Ronit: I’d like to think that everyone’s becoming more aware. I think the way that every company has to go into the future is towards becoming a social enterprise because if they don’t, we’re really going to not have a planet to live on. It’s as simple as that; all businesses will eventually become social enterprises for two reasons. One reason is that the consumers, especially the younger generations, will align themselves with companies that are known to be socially impactful. If you want to continue having customers, you have to be seen as being a good company. But secondly, just so that we still survive and have this earth as we’ve known it to exist. We need to move in this direction otherwise we’re going to be getting rid of all our resources. In terms of the responsibility of existing companies who do not have impact as a key driver, it’s their responsibility to make sure they are not being unethical so this includes paying their employees’ fair wages, that there’s no exploitation of labour and supply chains, etcetera. I think it’s very important.
Gina: What do you think is required in order for that shift to take place?
Ronit: I love the Hult Prize as an example of something really pushing on bringing social entrepreneurship to the forefront. It’s a matter of getting the younger students and the younger generations to join the space from an early age but also you’re seeing it as the larger companies as well who are real trendsetters.

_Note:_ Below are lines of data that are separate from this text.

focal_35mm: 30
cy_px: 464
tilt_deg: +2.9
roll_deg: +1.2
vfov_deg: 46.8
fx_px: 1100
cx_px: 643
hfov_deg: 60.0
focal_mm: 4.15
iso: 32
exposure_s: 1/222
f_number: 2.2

For example, Tesla is trying to deal with the huge issue of unsustainable automobiles. It’s an example of companies to start shifting their efforts towards social entrepreneurship themselves.

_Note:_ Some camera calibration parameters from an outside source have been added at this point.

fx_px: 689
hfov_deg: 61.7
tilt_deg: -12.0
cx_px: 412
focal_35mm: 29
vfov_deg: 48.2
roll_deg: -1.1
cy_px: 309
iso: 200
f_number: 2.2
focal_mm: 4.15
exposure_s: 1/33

Gina: Would you consider Tesla as a social enterprise?
Ronit: This is, again, very interesting. I sometimes debate about this myself. You could frame it as a social enterprise. I do think that it can be a spectrum for entrepreneurship. But if you see it as a company that’s really working on solving climate change for example through electric cars then one could align them with the goal to get rid of diesel and petrol burning cars and so they’re a social enterprise as such. I think it depends on the frame with which you view a company. I believe that larger companies can be social enterprises without realising it.
Gina: The vision for me is that we don’t need the label of a social enterprise, it’s just about having a double or triple bottom line that becomes intrinsic in the way that we do business.
Ronit: Absolutely. That’s definitely where we should be heading. It’s interesting just from fundamental thinking in terms of economics. For instance, how we use GDP as a measure of the prosperity of countries, which in itself is quite intrinsically flawed because of the fact that it doesn’t take into account, for example, the natural resources that have been used up and the environmental impact. It’s something that we as a generation, are going to try newer ways of measuring prosperity and success.
Gina: One last question. If readers want to follow up with you, how can they find you?
Ronit: Send me an email to firstname.lastname@example.org. Our website is www.empower-energy.co.uk. We also have a Twitter, Facebook, LinkedIn page as well, under Empower Energy. https://www.facebook.com/EmpowerNRG/, https://twitter.com/EmpowerNRG
Gina: I want to thank you Ronit, for taking the time to speak with me today, I’m really excited about what you’re doing and I wish you and your team all the best.
Ronit: Thank you so much for having me, I really did enjoy the discussion. I’m looking forward to the future of Empower and social entrepreneurship to see where it goes.